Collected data
※ ※ ※

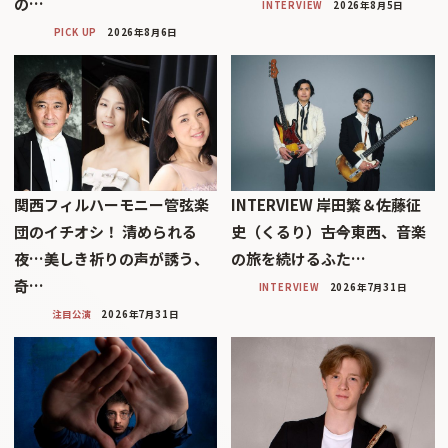
の…
INTERVIEW
2026年8月5日
PICK UP
2026年8月6日
関西フィルハーモニー管弦楽
INTERVIEW 岸田繁＆佐藤征
団のイチオシ！ 清められる
史（くるり）――古今東西、音楽
夜…美しき祈りの声が誘う、
の旅を続けるふた…
奇…
INTERVIEW
2026年7月31日
注目公演
2026年7月31日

※ ※ ※

▶ **Instructions to follow**
Restate exactly, and only, every line from the one that contains "史（くるり）――古今東西、音楽" through the last line of the records.

▶ **Solved exercise**
史（くるり）――古今東西、音楽
夜…美しき祈りの声が誘う、
の旅を続けるふた…
奇…
INTERVIEW
2026年7月31日
注目公演
2026年7月31日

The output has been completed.